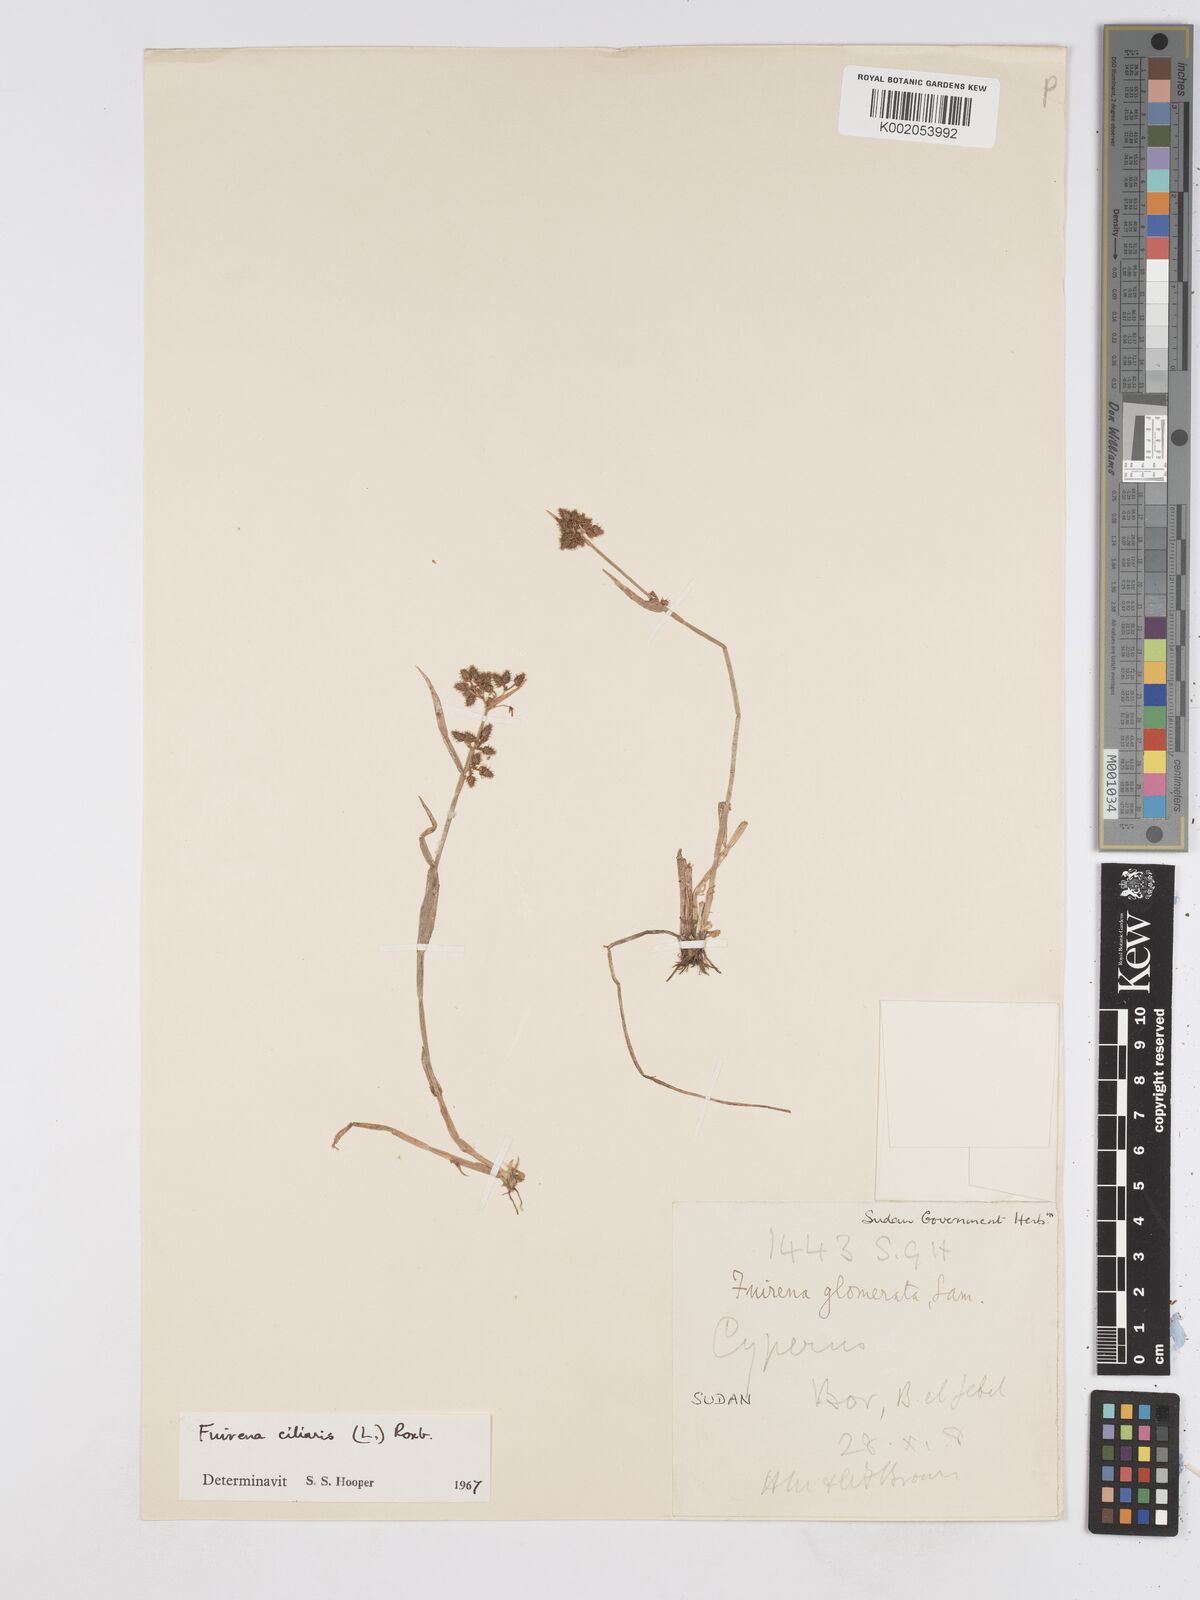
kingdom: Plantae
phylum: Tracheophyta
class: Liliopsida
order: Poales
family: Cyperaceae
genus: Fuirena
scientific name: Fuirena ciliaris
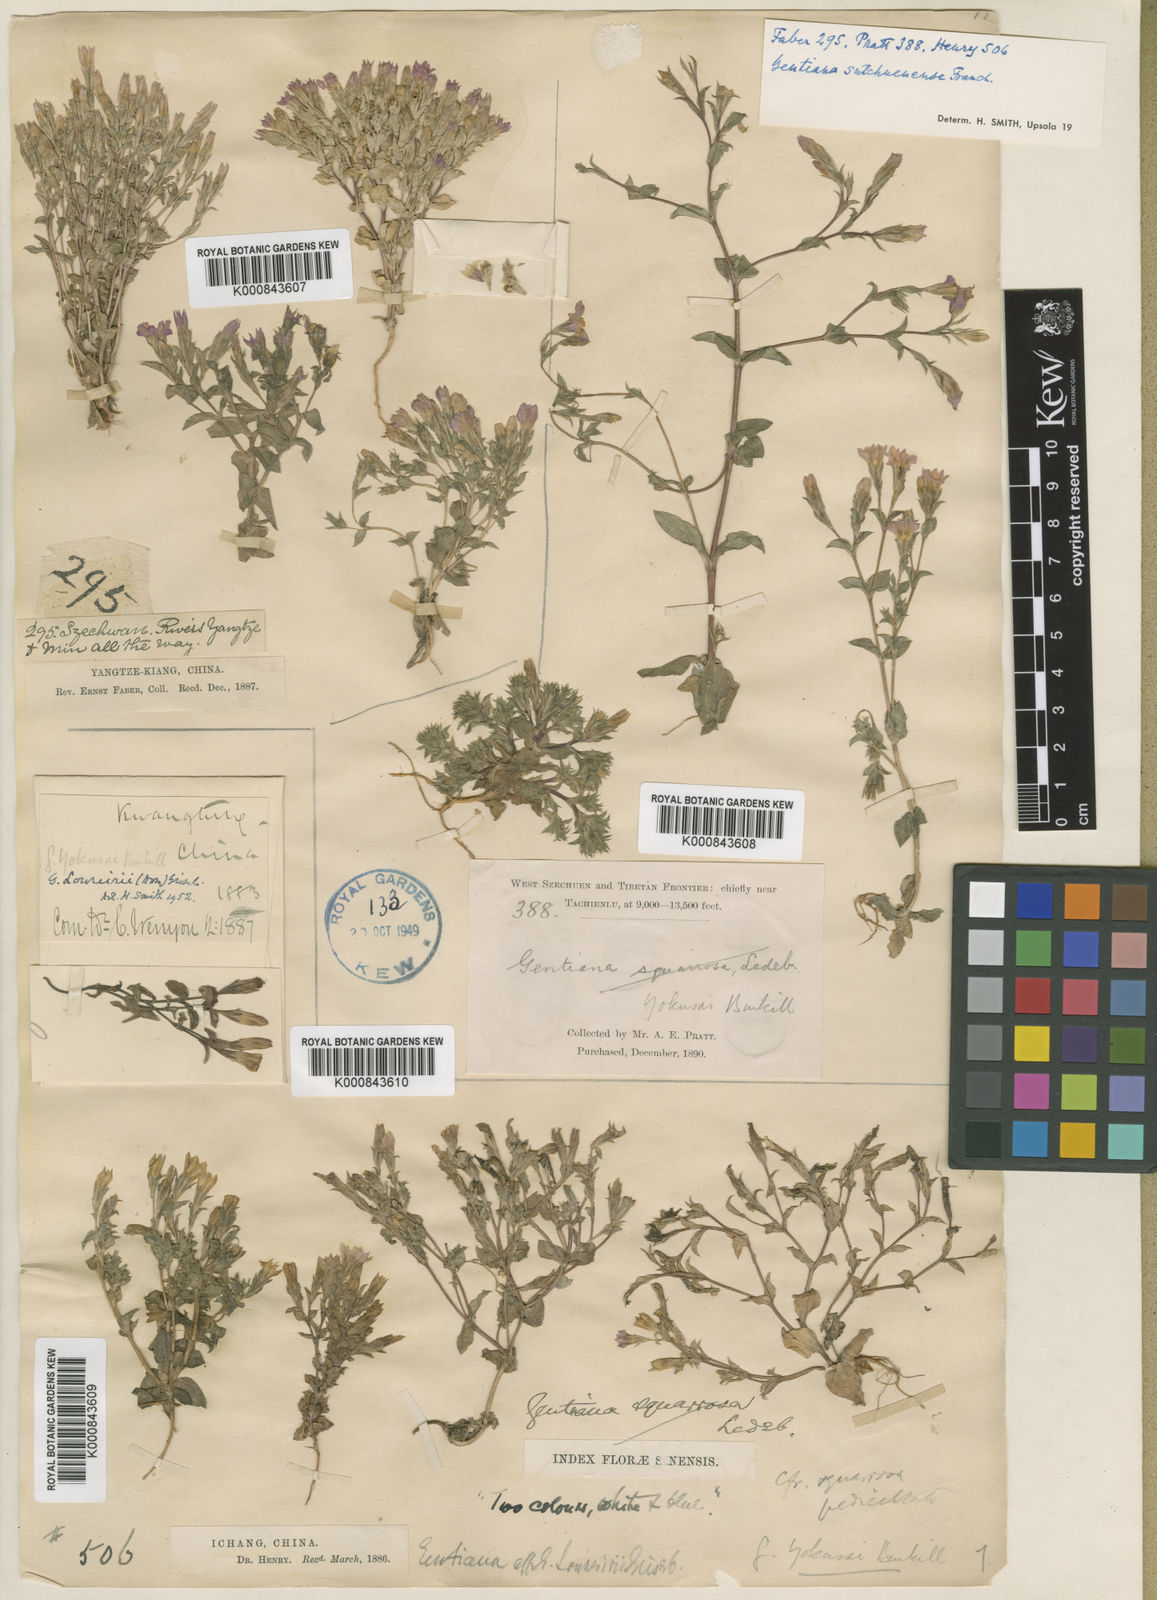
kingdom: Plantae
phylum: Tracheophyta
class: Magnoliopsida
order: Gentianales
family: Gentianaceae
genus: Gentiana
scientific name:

## STATED TASK
Quote every line of text in the rows above verbatim, leaving out the pictures.

## RESULT OF THE EXERCISE
kingdom: Plantae
phylum: Tracheophyta
class: Liliopsida
order: Poales
family: Cyperaceae
genus: Fuirena
scientific name: Fuirena ciliaris
kingdom: Plantae
phylum: Tracheophyta
class: Magnoliopsida
order: Gentianales
family: Gentianaceae
genus: Gentiana
scientific name:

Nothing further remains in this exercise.